Comment faire rimer éducation et innovation ? A l’occasion des 20 ans du Café pédagogique, Libération organise avec des enseignants et nos invités une journée de débats et d’échanges, le 25 novembre à Paris. En attendant ce forum, rencontres avec quelques professeurs.
En 2010, près de la moitié de ma classe de CE2, CM1 CM2, était déjà présente sur les réseaux sociaux depuis l’ordinateur familial. Il y avait donc un réel besoin de sensibiliser les élèves aux usages raisonnés des médias, conformément aux programmes scolaires. L’organisation d’une classe de découverte à Paris a donc été l’occasion d’utiliser un réseau social pour communiquer avec les familles depuis la capitale. Pour cela, avec Bertrand Formet, à l’époque animateur Tice de la circonscription de Champagnole (Jura), nous avons contacté une enseignante de lycée professionnel, Laurence Juin, qui utilisait déjà Twitter avec ses élèves. Ainsi nous avons décliné le projet pour l’école primaire.
La publication sur ce réseau social a permis de travailler des compétences en maîtrise de la langue (orthographe, grammaire…). Les élèves conscients qu’ils écrivaient pour être lus hors de l’école ont d’autant plus saisi l’importance de la qualité de leurs productions écrites, même courtes. Ainsi, tous les tweets étaient réfléchis, préalablement rédigés au brouillon, corrigés et améliorés avant leur publication. Des objectifs d’éducation aux médias ont été également atteints grâce à la gestion collégiale du compte de la classe et au respect de la charte d’usage construite avec les élèves. Ces derniers ont donc partagé sur Twitter leurs recherches documentaires sur Paris en amont du voyage, par exemple des œuvres du Louvre que nous allions voir, puis ont écrit quotidiennement leurs découvertes durant le voyage, depuis mon smartphone.
Le compte de la classe (@CrotenayCycle3) a eu très vite des abonnés (parents d’élèves, enseignants francophones, médias…) ce qui a ouvert notre petite classe rurale sur le monde et a motivé les élèves pour écrire et donnait du sens au travail scolaire mené en amont. Ils n’écrivaient plus que pour moi, comme dans leur cahier du jour, mais aussi pour les centaines d’abonnés qui les suivaient, et il y avait une réelle bienveillance de leur part, ils leur répondaient, les encourageaient.
Notre utilisation Twitter a été partagée et relayée par le Café Pédagogique qui nous a décerné le prix du forum des enseignants innovants en 2011 à Lyon. Cette mise en lumière du projet a permis d’étoffer la communauté d’enseignants du premier degré qui s’était déjà rassemblée autour des usages pédagogiques de Twitter dès la rentrée 2010.

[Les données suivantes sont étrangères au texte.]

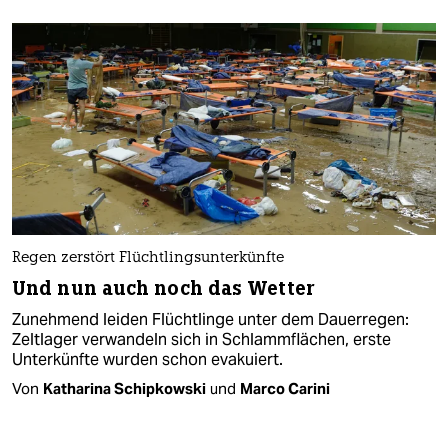
Regen zerstört Flüchtlingsunterkünfte
Und nun auch noch das Wetter
Zunehmend leiden Flüchtlinge unter dem Dauerregen:
Zeltlager verwandeln sich in Schlammflächen, erste
Unterkünfte wurden schon evakuiert.
Von
Katharina Schipkowski
und
Marco Carini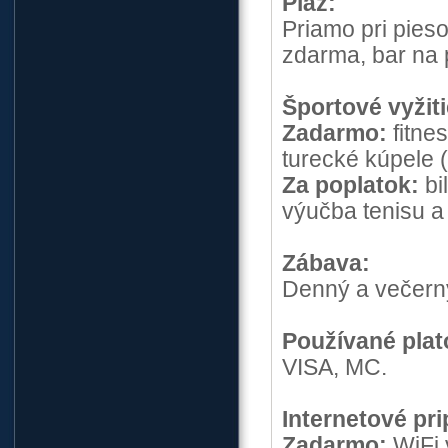
Pláž:
Priamo pri pieso
zdarma, bar na p
Športové vyžiti
Zadarmo:
fitnes
turecké kúpele (
Za poplatok:
bi
výučba tenisu a
Zábava:
Denný a večern
Používané plat
VISA, MC.
Internetové pri
Zadarmo:
WiFi 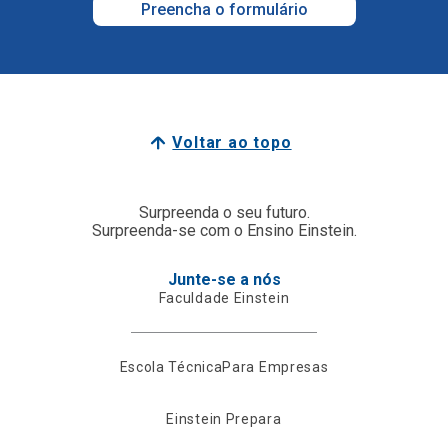
Preencha o formulário
Voltar ao topo
Surpreenda o seu futuro.
Surpreenda-se com o Ensino Einstein.
Junte-se a nós
Faculdade Einstein
Escola Técnica
Para Empresas
Einstein Prepara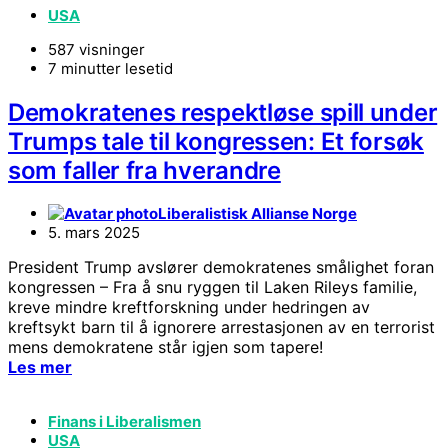
USA
587 visninger
7 minutter lesetid
Demokratenes respektløse spill under
Trumps tale til kongressen: Et forsøk
som faller fra hverandre
Liberalistisk Allianse Norge
5. mars 2025
President Trump avslører demokratenes smålighet foran
kongressen – Fra å snu ryggen til Laken Rileys familie,
kreve mindre kreftforskning under hedringen av
kreftsykt barn til å ignorere arrestasjonen av en terrorist
mens demokratene står igjen som tapere!
Les mer
Finans i Liberalismen
USA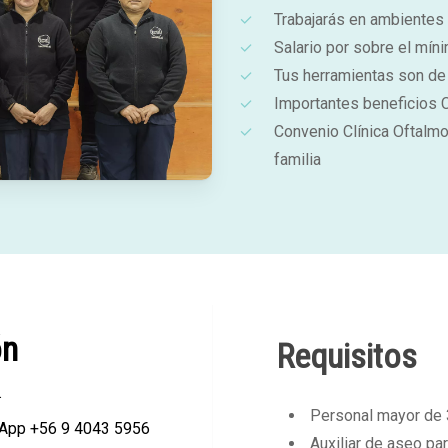
Trabajarás en ambientes
Salario por sobre el mín
Tus herramientas son de 
Importantes beneficios 
Convenio Clínica Oftalmo
familia
ón
Requisitos
.
Personal mayor de 
sApp +56 9 4043 5956
Auxiliar de aseo pa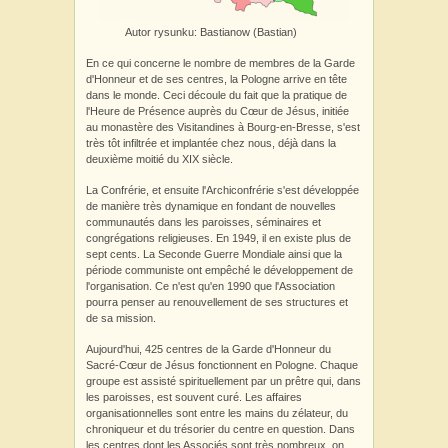
Autor rysunku: Bastianow (Bastian)
En ce qui concerne le nombre de membres de la Garde
d'Honneur et de ses centres, la Pologne arrive en tête
dans le monde. Ceci découle du fait que la pratique de
l'Heure de Présence auprès du Cœur de Jésus, initiée
au monastère des Visitandines à Bourg-en-Bresse, s'est
très tôt infiltrée et implantée chez nous, déjà dans la
deuxième moitié du XIX siècle.
La Confrérie, et ensuite l'Archiconfrérie s'est développée
de manière très dynamique en fondant de nouvelles
communautés dans les paroisses, séminaires et
congrégations religieuses. En 1949, il en existe plus de
sept cents. La Seconde Guerre Mondiale ainsi que la
période communiste ont empêché le développement de
l'organisation. Ce n'est qu'en 1990 que l'Association
pourra penser au renouvellement de ses structures et
de sa mission.
Aujourd'hui, 425 centres de la Garde d'Honneur du
Sacré-Cœur de Jésus fonctionnent en Pologne. Chaque
groupe est assisté spirituellement par un prêtre qui, dans
les paroisses, est souvent curé. Les affaires
organisationnelles sont entre les mains du zélateur, du
chroniqueur et du trésorier du centre en question. Dans
les centres dont les Associés sont très nombreux, on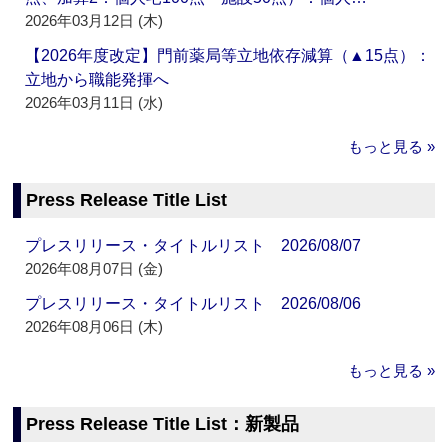
2026年03月12日 (木)
【2026年度改定】門前薬局等立地依存減算（▲15点）：
立地から職能発揮へ
2026年03月11日 (水)
もっと見る »
Press Release Title List
プレスリリース・タイトルリスト 2026/08/07
2026年08月07日 (金)
プレスリリース・タイトルリスト 2026/08/06
2026年08月06日 (木)
もっと見る »
Press Release Title List：新製品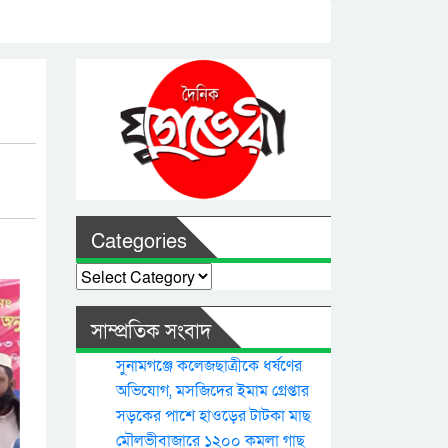
Categories
Categories
সাম্প্রতিক সংবাদ
সুনামগঞ্জে কলেজছাত্রীকে ধর্ষণের
অভিযোগ, মসজিদের ইমাম গ্রেপ্তার
সড়কের পাশে হাওড়ের টাটকা মাছ
মৌলভীবাজারে ১২০০ কমলা গাছ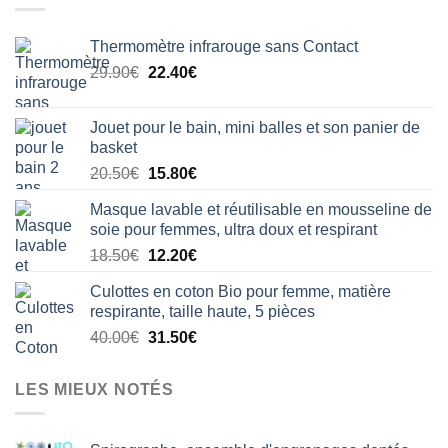
Thermomètre infrarouge sans Contact
Le
Le
29.90
€
22.40
€
prix
prix
initial
actuel
Jouet pour le bain, mini balles et son panier de
était :
est :
basket
29.90€.
22.40€.
Le
Le
20.50
€
15.80
€
prix
prix
Masque lavable et réutilisable en mousseline de
initial
actuel
soie pour femmes, ultra doux et respirant
était :
est :
Le
Le
18.50
€
12.20
€
20.50€.
15.80€.
prix
prix
Culottes en coton Bio pour femme, matière
initial
actuel
respirante, taille haute, 5 pièces
était :
est :
Le
Le
40.00
€
31.50
€
18.50€.
12.20€.
prix
prix
initial
actuel
LES MIEUX NOTÉS
était :
est :
40.00€.
31.50€.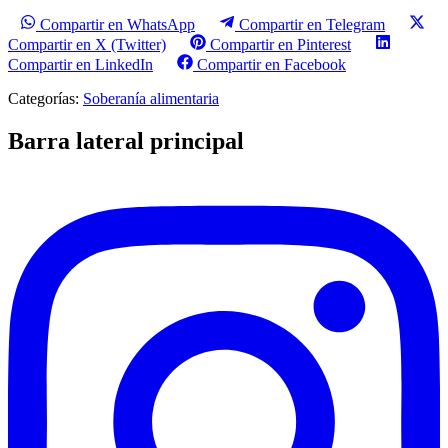
Compartir en WhatsApp
Compartir en Telegram
Compartir en X (Twitter)
Compartir en Pinterest
Compartir en LinkedIn
Compartir en Facebook
Categorías:
Soberanía alimentaria
Barra lateral principal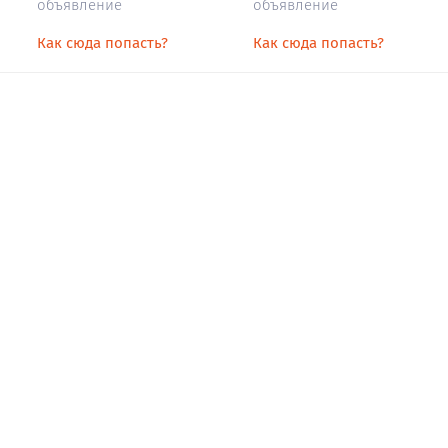
объявление
объявление
Как сюда попасть?
Как сюда попасть?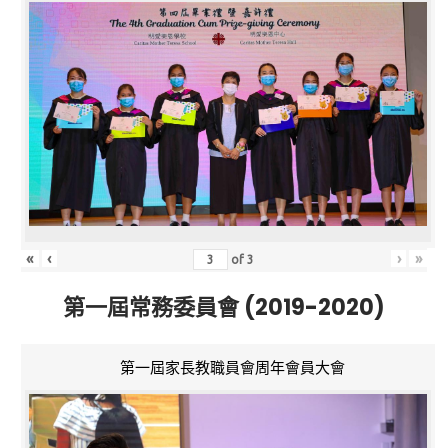
«
‹
›
»
of
3
第一屆常務委員會 (2019-2020)
第一屆家長教職員會周年會員大會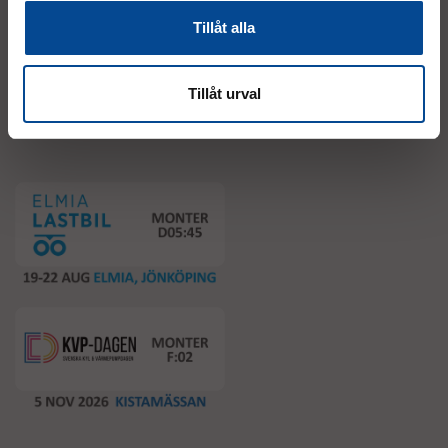
Tillåt alla
Tillåt urval
Event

Bertrand Formet a ouvert un site web où nous présentions notre projet pédagogique afin d’éclairer les enseignants souhaitant se lancer en classe. Il a également créé un site pour recenser toutes les classes utilisant Twitter, les Twittclasses, et a mis en ligne des outils pour mettre en lumière les premiers projets collaboratifs entre les Twittclasses et les enseignants désirant y participer.
Alors, quand le jour de la rentrée 2010, mes élèves m’ont demandé : «Maîtresse ! Quand est-ce qu’on tweete ?» le projet, dédié à l’origine à la classe de découverte à Paris, a pu facilement évoluer vers des projets collaboratifs inter-classes et inter-degrés : échanges de programmes de géométrie avec une classe de 6è du Nord de la France, écriture à plusieurs mains d’écrits longs avec le Québec, jeux d’échecs…
Depuis, de nombreux enseignants se sont emparés de Twitter pour l’utiliser au service de la réussite de leurs élèves et ont créé bien d’autres projets innovants, comme la «Twictée» axée sur la coopération et l’apprentissage de l’orthographe, qui depuis 2013 a touché 200 classes primaires.
La mise en lumière de ce projet m’a permis d’être invitée à siéger au sein du Conseil National de l’Innovation pour la Réussite Éducative de 2013 à 2017. Désormais, j’ai quitté ma classe pour un poste d’enseignante référente pour les usages du numérique (ERUN) au sein duquel je forme et accompagne les professeurs des écoles de la circonscription de Champagnole, Jura, aux usages pédagogiques du numérique.